- Born: 1954 Lakewood, Ohio, U.S.
- Died: February 24, 2013 (aged 58–59)
- Education: Ohio State University Boston University
- Occupation: Occupational therapist
- Years active: 1983–2013
- Spouse: John Laferriere

= Jane Koomar =

American educator (1954–2013)

Jane Audry Koomar (1954 – February 24, 2013) was an American scholar, educator, occupational therapist, developmental psychologist and author. She co-founded OTA–Watertown, an occupational therapy-focused organization, in 1983. Today, now known as OTA The Koomar Center, it is the world's largest organization of its kind.

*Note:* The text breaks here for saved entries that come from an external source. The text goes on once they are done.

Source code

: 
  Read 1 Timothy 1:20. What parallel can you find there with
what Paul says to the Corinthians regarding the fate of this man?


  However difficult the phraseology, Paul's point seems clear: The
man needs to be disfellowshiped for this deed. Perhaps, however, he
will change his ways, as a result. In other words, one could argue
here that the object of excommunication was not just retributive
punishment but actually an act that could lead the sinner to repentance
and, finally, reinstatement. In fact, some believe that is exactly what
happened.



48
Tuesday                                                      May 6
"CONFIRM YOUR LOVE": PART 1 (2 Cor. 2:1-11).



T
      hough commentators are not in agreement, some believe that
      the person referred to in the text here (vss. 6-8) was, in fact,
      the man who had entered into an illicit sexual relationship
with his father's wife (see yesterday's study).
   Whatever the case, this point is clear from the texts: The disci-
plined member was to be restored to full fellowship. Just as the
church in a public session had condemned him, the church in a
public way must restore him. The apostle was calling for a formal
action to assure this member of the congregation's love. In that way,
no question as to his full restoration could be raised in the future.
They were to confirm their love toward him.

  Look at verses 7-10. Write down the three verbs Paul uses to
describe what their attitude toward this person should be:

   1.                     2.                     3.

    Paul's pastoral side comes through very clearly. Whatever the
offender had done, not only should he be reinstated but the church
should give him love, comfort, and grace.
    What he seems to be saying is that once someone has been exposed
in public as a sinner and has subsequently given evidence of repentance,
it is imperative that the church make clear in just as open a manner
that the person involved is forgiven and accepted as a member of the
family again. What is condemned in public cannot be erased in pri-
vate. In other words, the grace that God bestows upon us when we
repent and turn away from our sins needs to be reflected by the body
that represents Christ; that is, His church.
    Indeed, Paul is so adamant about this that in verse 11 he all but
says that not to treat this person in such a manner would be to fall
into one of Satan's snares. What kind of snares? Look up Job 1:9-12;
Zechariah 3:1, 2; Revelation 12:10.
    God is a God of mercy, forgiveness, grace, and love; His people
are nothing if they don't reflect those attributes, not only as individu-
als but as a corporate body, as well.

She was president of both OTA–Watertown and its related endeavor, the SPIRAL Foundation.

Koomar also had over twenty works published, including Answers to Questions Teachers Ask About Sensory Integration.

== Early life and education ==
Koomar was born in Lakewood, Ohio, to Michael and Audry Koomar.

In her teenage years, she started a daycare-style babysitting service for families in her neighborhood.

Koomar received a bachelor's degree in occupational therapy from Ohio State University. This was followed by a master's degree and PhD in developmental psychology at Boston University. She was also an assistant professor in occupational therapy.

She also studied under Anna Jean Ayres and Ginny Scardinia.

== Career ==
Early in her career as a therapist, Koomar, who was a fellow of the American Occupational Therapy Association, worked on strategies to introduce sensory integration therapy into the public-school system of Cambridge, Massachusetts.

In 1983, she founded OTA–Watertown in a former school building on Washington Street in Watertown, Massachusetts. Today, it is the world's largest organization of its kind.

Koomar was Professor of Practice at Tufts University, in the Boston School of Occupational Therapy, during a one-year stint.

Shortly after Koomar's death, OTA–Watertown moved around 0.6 mi west, to Bridge Street in Newton, Massachusetts, and was re-named OTA The Koomar Center in her honor. Sarah Sawyer became the new clinical director of the company.

== Personal life ==
Koomar married John Lafarriere, with whom she had a son and a daughter. The family lived in Bedford, Massachusetts.

== Death ==
Koomer died in 2013, having been diagnosed with breast cancer three years earlier.